I think what's relevant to your claim as you lack something called "a sense of humor". It can commonly be found as something outrageous which is clearly untrue. A statement sort of like "NASA invented computers to go to the Moon, everyone knows that". You see, the "everyone knows that" portion is the hint to that it was a joke.
Yes, and I pointed out that while ACs on /. for some incomprehensible reason often throw around sentences like these, there is actually a significant grain of truth in saying that the Apollo project stimulated certain major developments in the realm of computing (especially real-time computing, but not only there).
And if you're going to go for serious stuff, I think you'll find that the IC was invented at TI by a 30 something engineer by the name of Jack Kilby who had just been hired.
Kilby's design proved to be an evolutionary dead end. His handcrafted germanium stick design was unsuitable for mass production. It was more of a gimmick than anything else. The independent and contemporary planar silicon design by Hoerni and Noyce was vastly superior, and became the foundation for the Fairchild Micrologic line of circuits, which, second-sourced from Philco, were actually flown to the Moon. In fact, it's basically the ancestor of the silicon technology we're still using today.
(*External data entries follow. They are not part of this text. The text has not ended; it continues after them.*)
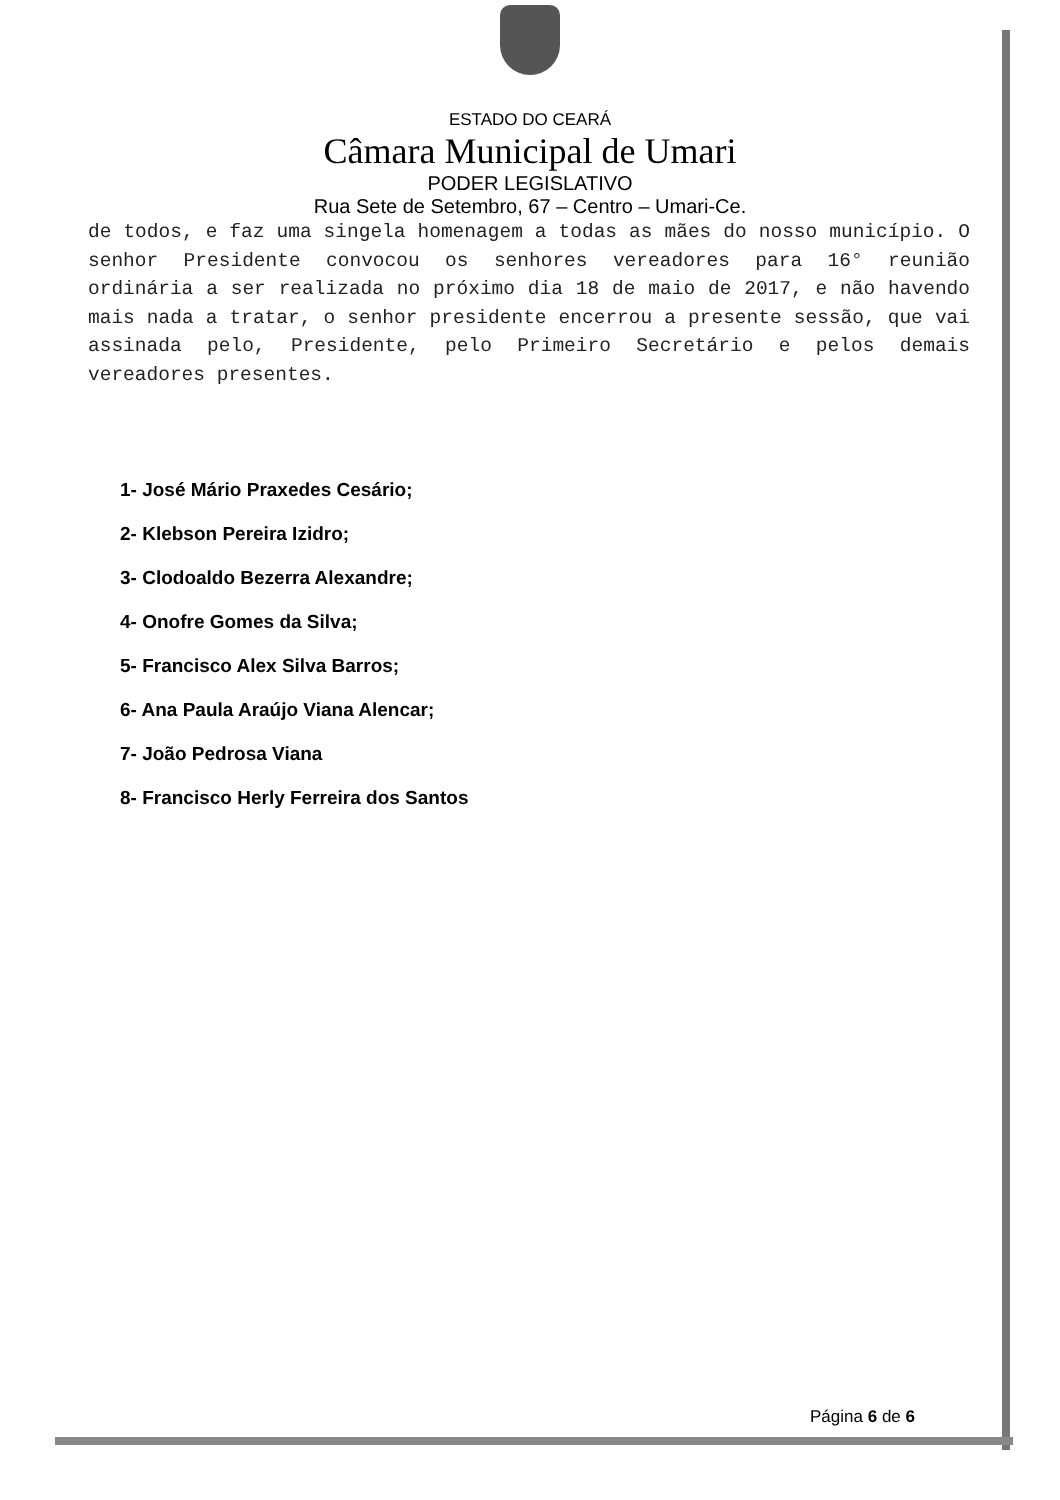ESTADO DO CEARÁ
Câmara Municipal de Umari
PODER LEGISLATIVO
Rua Sete de Setembro, 67 – Centro – Umari-Ce.
de todos, e faz uma singela homenagem a todas as mães do nosso município. O senhor Presidente convocou os senhores vereadores para 16° reunião ordinária a ser realizada no próximo dia 18 de maio de 2017, e não havendo mais nada a tratar, o senhor presidente encerrou a presente sessão, que vai assinada pelo, Presidente, pelo Primeiro Secretário e pelos demais vereadores presentes.
1- José Mário Praxedes Cesário;
2- Klebson Pereira Izidro;
3- Clodoaldo Bezerra Alexandre;
4- Onofre Gomes da Silva;
5- Francisco Alex Silva Barros;
6- Ana Paula Araújo Viana Alencar;
7- João Pedrosa Viana
8- Francisco Herly Ferreira dos Santos
Página 6 de 6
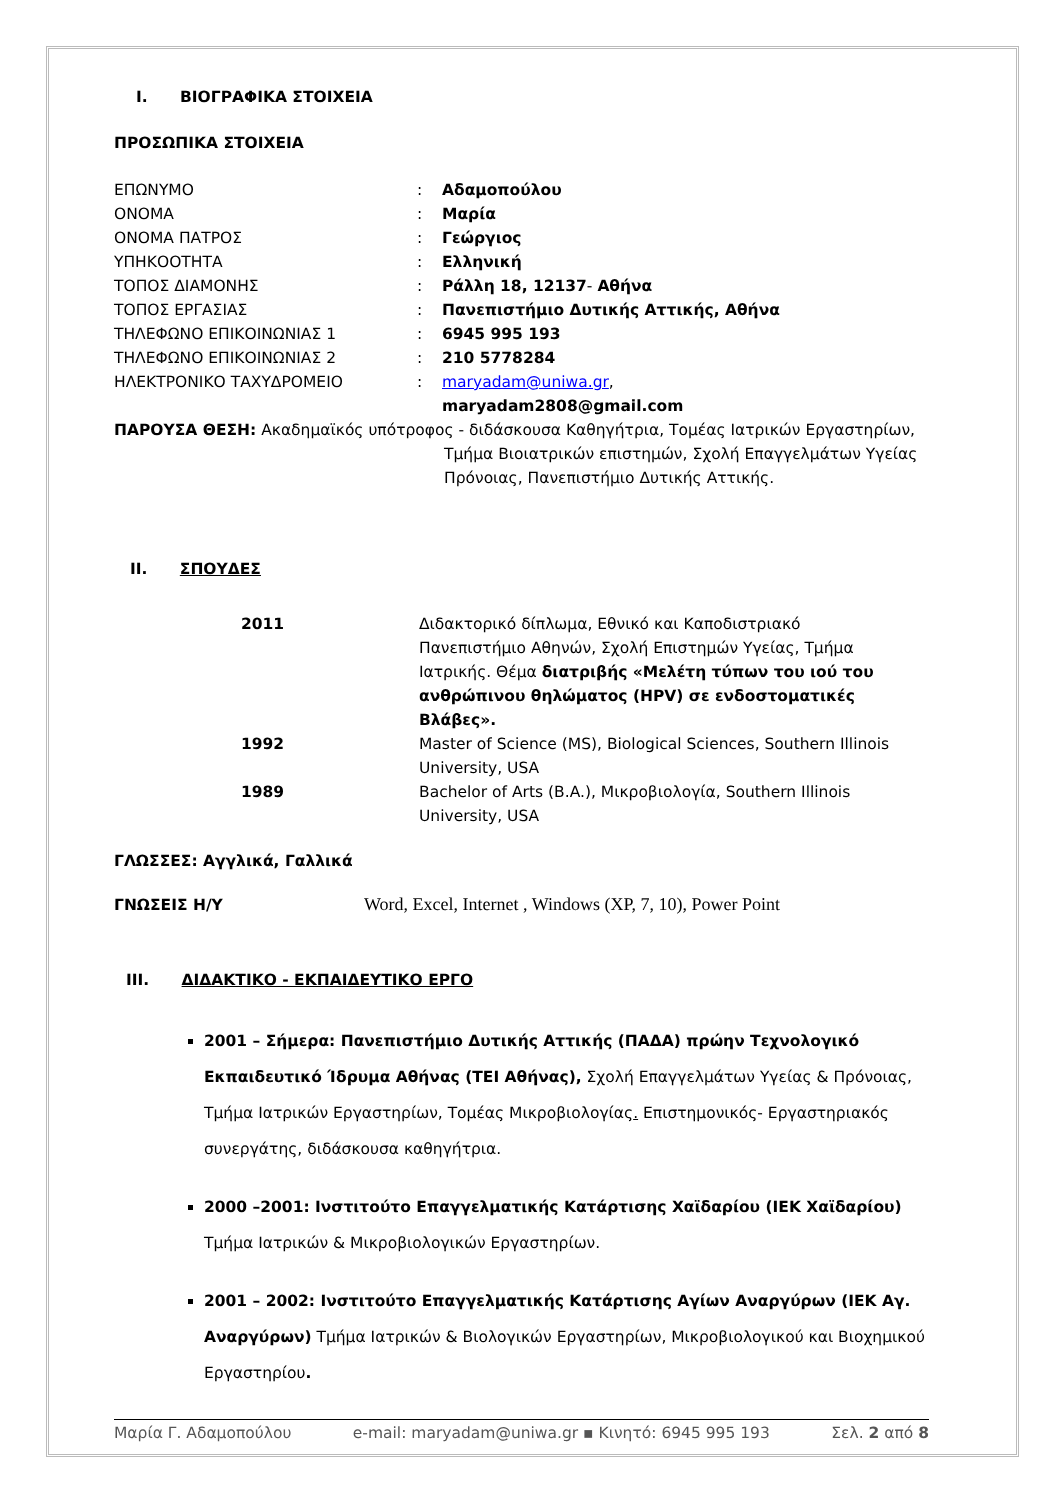I. ΒΙΟΓΡΑΦΙΚΑ ΣΤΟΙΧΕΙΑ
ΠΡΟΣΩΠΙΚΑ ΣΤΟΙΧΕΙΑ
| ΕΠΩΝΥΜΟ | : | Αδαμοπούλου |
| ΟΝΟΜΑ | : | Μαρία |
| ΟΝΟΜΑ ΠΑΤΡΟΣ | : | Γεώργιος |
| ΥΠΗΚΟΟΤΗΤΑ | : | Ελληνική |
| ΤΟΠΟΣ ΔΙΑΜΟΝΗΣ | : | Ράλλη 18, 12137 - Αθήνα |
| ΤΟΠΟΣ ΕΡΓΑΣΙΑΣ | : | Πανεπιστήμιο Δυτικής Αττικής, Αθήνα |
| ΤΗΛΕΦΩΝΟ ΕΠΙΚΟΙΝΩΝΙΑΣ 1 | : | 6945 995 193 |
| ΤΗΛΕΦΩΝΟ ΕΠΙΚΟΙΝΩΝΙΑΣ 2 | : | 210 5778284 |
| ΗΛΕΚΤΡΟΝΙΚΟ ΤΑΧΥΔΡΟΜΕΙΟ | : | maryadam@uniwa.gr , maryadam2808@gmail.com |
ΠΑΡΟΥΣΑ ΘΕΣΗ: Ακαδημαϊκός υπότροφος - διδάσκουσα Καθηγήτρια, Τομέας Ιατρικών Εργαστηρίων,
Τμήμα Βιοιατρικών επιστημών, Σχολή Επαγγελμάτων Υγείας Πρόνοιας, Πανεπιστήμιο Δυτικής Αττικής.
II. ΣΠΟΥΔΕΣ
| 2011 | Διδακτορικό δίπλωμα, Εθνικό και Καποδιστριακό Πανεπιστήμιο Αθηνών, Σχολή Επιστημών Υγείας, Τμήμα Ιατρικής. Θέμα διατριβής «Μελέτη τύπων του ιού του ανθρώπινου θηλώματος (HPV) σε ενδοστοματικές Βλάβες». |
| 1992 | Master of Science (MS), Biological Sciences, Southern Illinois University, USA |
| 1989 | Bachelor of Arts (B.A.), Μικροβιολογία, Southern Illinois University, USA |
ΓΛΩΣΣΕΣ: Αγγλικά, Γαλλικά
ΓΝΩΣΕΙΣ Η/Υ Word, Excel, Internet , Windows (XP, 7, 10), Power Point
III. ΔΙΔΑΚΤΙΚΟ - ΕΚΠΑΙΔΕΥΤΙΚΟ ΕΡΓΟ
2001 – Σήμερα: Πανεπιστήμιο Δυτικής Αττικής (ΠΑΔΑ) πρώην Τεχνολογικό Εκπαιδευτικό Ίδρυμα Αθήνας (ΤΕΙ Αθήνας), Σχολή Επαγγελμάτων Υγείας & Πρόνοιας, Τμήμα Ιατρικών Εργαστηρίων, Τομέας Μικροβιολογίας. Επιστημονικός- Εργαστηριακός συνεργάτης, διδάσκουσα καθηγήτρια.
2000 –2001: Ινστιτούτο Επαγγελματικής Κατάρτισης Χαϊδαρίου (ΙΕΚ Χαϊδαρίου) Τμήμα Ιατρικών & Μικροβιολογικών Εργαστηρίων.
2001 – 2002: Ινστιτούτο Επαγγελματικής Κατάρτισης Αγίων Αναργύρων (ΙΕΚ Αγ. Αναργύρων) Τμήμα Ιατρικών & Βιολογικών Εργαστηρίων, Μικροβιολογικού και Βιοχημικού Εργαστηρίου.
Μαρία Γ. Αδαμοπούλου e-mail: maryadam@uniwa.gr ▪ Κινητό: 6945 995 193 Σελ. 2 από 8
The first to use it was the Air Force. You notice MIT hasn't appeared yet?
The AGC, designed by MIT IL and manufactured by Raytheon, was the first serially manufactured stored program, general purpose digital computer with logic fully fabricated from standardized IC gate circuits, with the ICs sourced in 1962 and first unit built in 1963. Do you have anything against that claim?
That being said, something like that has a massive history that can hardly be fully attributed to a single person, establishment, country or even time.
Yes, that must be the reason why you mention the historically less important Kilby, without whom the development at Fairchild would have continued unimpeded. Talk about simplifications of history...
As for the software portion you attribute to MIT, well, those are constructs used in generic processing units, and Apollo was one of the first to adopt ICs, but the number of transistors were too small to actually be generic processors, so RTOS and priority scheduling wouldn't have been issues, it would have all been interrupt driven, processing the interrupts in a given sequence, no software scheduling at all. All of these would have been in the form of ASIC (application specific integrated circuit) which though now often have a programmable element, are really pieces of hardware geared towards performing a single task or small set of tasks.
What are you going on about? The ACG was a fully general, stored program digital computer with a priority-driven scheduler implemented in software by Hal Laning, so what is this "no software scheduling at all" supposed to mean? And "processing the interrupts in a given sequence"? The design was asynchronous, that was precisely the novelty of the whole design compared to the state of the art.
So, I ask you, how's your making up history lately? And how's your understanding a joke lately?
I'm not making up history, I'm simply fact-checking extensively. And despite being a schizoid, I actually enjoy humor, but I do have some standards for it.